Most Remarket Fleet Vehicles at Auction
The question of what to do with used fleet vehicles is debated continually. Some decisions are based on resale values. The majority of agencies interviewed sell vehicles at county or local auctions.Most fleet administrators indicated their preferred method of remarketing high-mileage vehicles was through employee or public auctions or salvage yards.
Narita Holmes, former purchasing agent and current fleet consultant for the Ector County Sheriff ’s Department in Texas, said auctions can be a great way to sell older fleet vehicles to cab companies who desire such police package features as double side-view mirrors.
“Increased resale value can help pay for new vehicles,” said Holmes. “You want to look at quality in the short-term and depreciation in the long-term if you plan to resell the vehicles.”
Indeed, Ector County and other agencies make purchase decisions with resale value in mind. County vehicles with auto door locks, fabric seats, and other desirable, inexpensive options often generate a good return.
Before a car is offered for sale, the Ector County vehicle maintenance department makes minor repairs that could positively affect resale price.
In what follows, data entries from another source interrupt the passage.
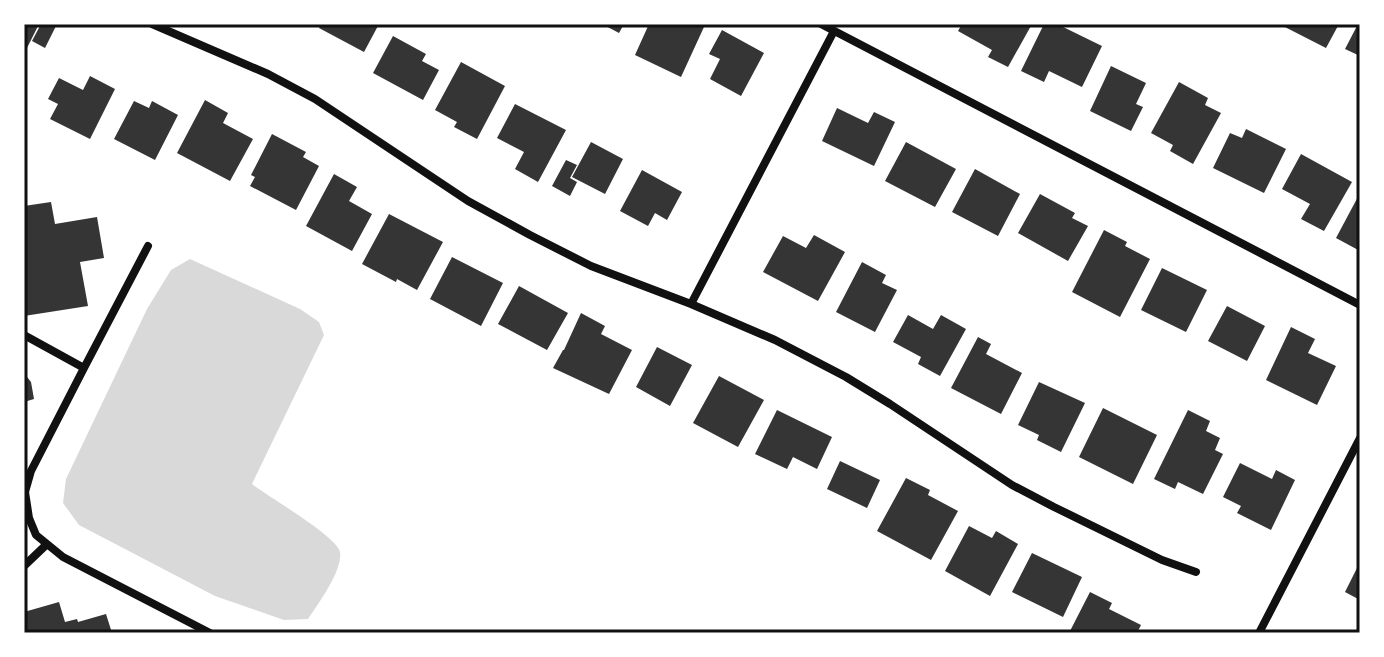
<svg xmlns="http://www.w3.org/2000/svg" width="1384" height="657" font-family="'PT Sans Narrow',sans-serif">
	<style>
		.water { fill: #d9d9d9 }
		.building { fill: #353535 }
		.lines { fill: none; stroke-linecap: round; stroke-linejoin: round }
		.minor { stroke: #111; stroke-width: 8 }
		.neatline { fill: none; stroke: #111; stroke-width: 3 }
	</style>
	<rect width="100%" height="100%" fill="#fff"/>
	<path class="water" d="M 190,259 L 300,309 L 319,322 L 324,335 L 252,484 C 268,497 337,536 340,552 C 343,570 318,604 308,619 L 284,620 L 215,596 L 79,525 L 63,503 L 66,479 L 147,309 L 171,270 Z"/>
	<path class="building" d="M 24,24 L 39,24 L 27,48 L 24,47 Z
		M 41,24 L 57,24 L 45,48 L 32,41 Z
		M 321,24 L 379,24 L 364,52 L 319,28 Z
		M 602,24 L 624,24 L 619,33 Z
		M 649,24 L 699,24 L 704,27 L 681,77 L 635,55 Z
		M 962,24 L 1032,24 L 1008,67 L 988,57 L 992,50 L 958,31 Z
		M 1044,24 L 1057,24 L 1102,46 L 1082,87 L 1049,71 L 1044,82 L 1021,71 Z
		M 1279,24 L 1339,24 L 1326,48 Z
		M 1358,24 L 1360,24 L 1360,56 L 1345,49 Z
		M 722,30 L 764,53 L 741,96 L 710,79 L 720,59 L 709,54 Z
		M 393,36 L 426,54 L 422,61 L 439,70 L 423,100 L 373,73 Z
		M 461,62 L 505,86 L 477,139 L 454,127 L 457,122 L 435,110 Z
		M 1111,66 L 1146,83 L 1136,104 L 1143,107 L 1131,131 L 1090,111 Z
		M 90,76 L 115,89 L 90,139 L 50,119 L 58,104 L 48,99 L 59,78 L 83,90 Z
		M 1179,82 L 1208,98 L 1205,105 L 1221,113 L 1193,164 L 1170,151 L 1173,145 L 1151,133 Z
		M 205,100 L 228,113 L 223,123 L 253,139 L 230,181 L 177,153 Z
		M 134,101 L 149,108 L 152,101 L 178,115 L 155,160 L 114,139 Z
		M 515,104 L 566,130 L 538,182 L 515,169 L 524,152 L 497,138 Z
		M 837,108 L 868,123 L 874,112 L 895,122 L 874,166 L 822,141 Z
		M 1246,129 L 1286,149 L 1264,193 L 1213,168 L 1230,133 L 1242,138 Z
		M 272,134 L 306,152 L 303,157 L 319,166 L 296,210 L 250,186 L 255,177 L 251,175 Z
		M 591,142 L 623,159 L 605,194 L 572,177 Z
		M 906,142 L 956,169 L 935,207 L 885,181 Z
		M 1301,154 L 1352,182 L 1324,231 L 1301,219 L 1310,204 L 1282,189 Z
		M 566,160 L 577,165 L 570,178 L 577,182 L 570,196 L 552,186 Z
		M 975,169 L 1020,194 L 998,236 L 952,212 Z
		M 642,170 L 682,192 L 667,220 L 655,213 L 648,226 L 620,211 Z
		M 334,174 L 357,187 L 349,201 L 372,214 L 352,251 L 306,226 Z
		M 1360,193 L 1360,251 L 1336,238 Z
		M 1040,194 L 1075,213 L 1072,218 L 1088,226 L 1068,261 L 1018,233 Z
		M 51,202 L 55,224 L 97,217 L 104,258 L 80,262 L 88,306 L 24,316 L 24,206 Z
		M 389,214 L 443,242 L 417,290 L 397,279 L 396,282 L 362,264 Z
		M 1104,230 L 1127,242 L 1125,246 L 1150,259 L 1120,317 L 1072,292 Z
		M 814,235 L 845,252 L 818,301 L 763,272 L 783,236 L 806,248 Z
		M 452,257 L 503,283 L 481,326 L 430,299 Z
		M 862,262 L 886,275 L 882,283 L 897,290 L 875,332 L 836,312 Z
		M 1162,268 L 1207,290 L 1186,332 L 1141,310 Z
		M 519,286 L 568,313 L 547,350 L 498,324 Z
		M 1227,306 L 1265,326 L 1247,361 L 1208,341 Z
		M 581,313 L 605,326 L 601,334 L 632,350 L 609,394 L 553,368 L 563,350 L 564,350 Z
		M 908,315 L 933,329 L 941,315 L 966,329 L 940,376 L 918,364 L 921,357 L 893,342 Z
		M 1291,327 L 1315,339 L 1308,353 L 1336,366 L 1317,405 L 1266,380 Z
		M 978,337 L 991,344 L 986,354 L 1022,373 L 1001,414 L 951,388 Z
		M 657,347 L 692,365 L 670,406 L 636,387 Z
		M 24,373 L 31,382 L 34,399 L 24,402 Z
		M 719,376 L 764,400 L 738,447 L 693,423 Z
		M 1039,382 L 1085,403 L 1061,452 L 1037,440 L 1039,435 L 1018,425 Z
		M 1103,408 L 1157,435 L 1133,484 L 1079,457 Z
		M 777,410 L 832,437 L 817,469 L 793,457 L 787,469 L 755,454 Z
		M 1188,410 L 1210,421 L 1206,431 L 1220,438 L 1215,450 L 1223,454 L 1203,494 L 1178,482 L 1175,489 L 1154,479 Z
		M 840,461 L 880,480 L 867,508 L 827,489 Z
		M 1240,463 L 1272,479 L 1276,470 L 1295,480 L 1271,530 L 1237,513 L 1241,506 L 1223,497 Z
		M 906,478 L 930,490 L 928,495 L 958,511 L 931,560 L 877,531 Z
		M 969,526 L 992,538 L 996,531 L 1018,544 L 990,596 L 945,571 Z
		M 1032,553 L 1082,577 L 1063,617 L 1012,592 Z
		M 1360,562 L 1360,600 L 1345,592 Z
		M 1090,592 L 1112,603 L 1109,609 L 1141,625 L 1137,633 L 1069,633 Z
		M 59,602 L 65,622 L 77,619 L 78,622 L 106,614 L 112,633 L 24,633 L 24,612 Z"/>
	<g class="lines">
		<path class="minor" d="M 152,24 L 268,74 L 315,99 L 468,201 L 530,235 L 591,266 L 691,304 L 775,340 L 846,377 L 890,404 L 1012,485 L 1054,507 L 1162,560 L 1196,572
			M 821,24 L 1360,305
			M 691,304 L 834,31
			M 24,335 L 84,368 L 148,246
			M 84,368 L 31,471 L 25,492 L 29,518 L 36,535 L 63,557 L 210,633
			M 24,566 L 46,545
			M 1259,633 L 1360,438"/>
	</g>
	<rect width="1384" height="657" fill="none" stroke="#ffffff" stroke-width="52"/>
	<rect x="26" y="26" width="1332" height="605" class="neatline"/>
</svg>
Examples include plugging holes in hoses, fixing radio problems, or adding fresh exterior striping.
“It’s similar to selling a home when you put some new carpeting in a room or two and add a fresh coat of paint,” said Holmes. “It may not have a major effect on the final price, but every little bit helps.”
Norris said an in-house service department in Montgomery County handles fleet vehicle maintenance. The number of new vehicles purchased each year is based on the current fiscal budget. In general, vehicles are sold at a county auction after reaching an average 120,000 miles in use.
At auction, vehicles generally are sold for $3,000 to $7,500, said Norris. Fleet vehicles sold at auctions often are purchased at or near Kelley Blue Book value. Even if they sell for below that standard value, the county spends very little to promote the auction.
“We see private citizens, car buffs, and business owners buying the vehicles, pretty much anyone who is looking for a good car and a good bargain,” said Norris. “The auction buyers know that our vehicles are well maintained and have many features and additions that aren’t standard in most vehicles.
Holmes said Ector County prefers auctions because they can drive up the price of a car, allowing the department to realize up to and beyond Kelley Blue Book value.
Dealers often give a trade-in value comparable to Kelley Blue Book values for police vehicles because they know the car has been maintained. But if an agency desires cash instead of a trade-in from a dealer, they often can expect a few thousand dollars less than from selling to a private buyer.
“It makes sense to us to sell at an auction because there is very little work we have to do to prepare or to publicize it,” said Reedy.“There’s always a high demand for vehicles with the full police package.”
All Charles County Sheriff ’s Department fleet cars are also sold at an auction, MacLean said. The proceeds are returned to the county’s general fund and may ultimately be used for newvehicle purchases.
“We return all markings and equipment and clean them up well before they are picked up by our contractor for sale,”MacLean said.
Up to 98 percent of all cabs bought by private companies in Chicago are purchased from law enforcement agencies, Cichon estimates. An additional $1,000 in new tires and front-end parts is all he adds to these vehicles once they become part of a cab fleet. Since many of his cabs are driven up to or more than 500 miles per day during three shifts, he adds a new quart of oil every two days, eliminating the need for actual oil changes.